Zühr-i Âhir Namazı
Zühr-i Âhir namazı neden kılınmaktadır?
İmam-ı Azam’a göre, bir beldede yalnız bir camide veya bir Musalla’da cuma namazı kılınır. Birkaç camide kılınmaz. Fakat İmam Muhammed ve İmam-ı Azam’dan gelen diğer rivayete göre, bir beldede bulunan birçok camide kılınabilinir. Doğru olan da budur ve uygulama da buna göre yapılmaktadır. Ebu Yusuf’a göre, bir şehirde ancak iki yerde Cuma namazı kılınabilir. Diğer bir rivayete göre ise aralarında ırmak bulunmadıkça iki yerde de cuma namazı kılınmaz.
İşte, böyle bir ihtilaftan kurtulabilmek içindir ki cumanın dört rekât son sünnetinden sonra, bu dört rekâtlık “zühr-i ahir namazı” kılınır.
Zühr-i ahir namazına; “Vaktine yetişip henüz üzerimden düşmeyen son öğle namazına” diyerek niyet edilir. Bu namaz, öğle namazının dört rekât farzı gibi veya dört rekât sünneti gibi kılınır. Sünnet namazı gibi kılmak daha iyidir. Çünkü Cuma namazı sahih olmamışsa bu dört rekât ile o günün öğle namazı kılınmış olur. Bu namazın son iki rekâtına ilave edilen sure veya ayetler, namazın sıhhatine engel değildir. Eğer cuma namazı sahih olmuşsa bu dört rekât, kazaya kalmış bir öğle namazının yerine geçer.

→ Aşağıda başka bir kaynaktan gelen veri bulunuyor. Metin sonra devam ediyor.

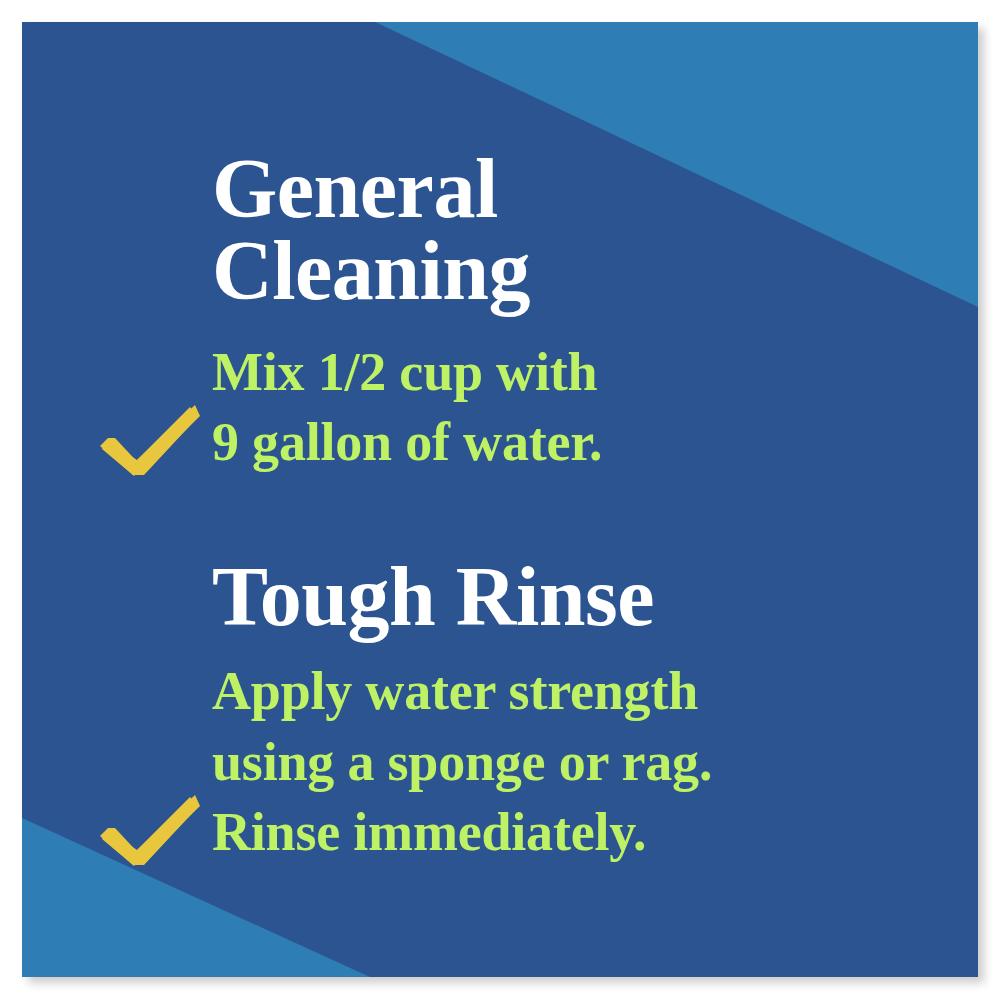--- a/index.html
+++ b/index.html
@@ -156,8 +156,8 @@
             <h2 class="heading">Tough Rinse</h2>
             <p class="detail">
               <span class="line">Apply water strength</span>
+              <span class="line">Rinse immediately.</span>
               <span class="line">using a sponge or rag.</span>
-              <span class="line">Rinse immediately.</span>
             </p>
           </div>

Bu şekilde namaz kılınması, ihtiyata uygun olduğundan, âlimlerin birçoğu tarafından da tasvip edilmiştir.
İmam-ı Şafii’ye göre ise bir beldede ilk kılınmaya başlanan Cuma namazı geçerlidir. Diğer Cuma namazları sahih olmaz. O halde, Cuma namazlarına daha sonra başlamış olanların öğle namazını kılmaları gerekir.
Bununla beraber, bu uygulama bir içtihat meselesi olduğundan, İmam-ı Şafii, Bağdat’ta Şafiilerin (kendi görüşüne uyanların) birçok camide cuma namazının kılındığını gördüğü halde, buna itiraz etmemiştir.
Kaynak: Seyda Muhammed Konyevî; “Günümüz Meselelerine Fetvalar”, Reyhanî Yayınları, İstanbul, 2004.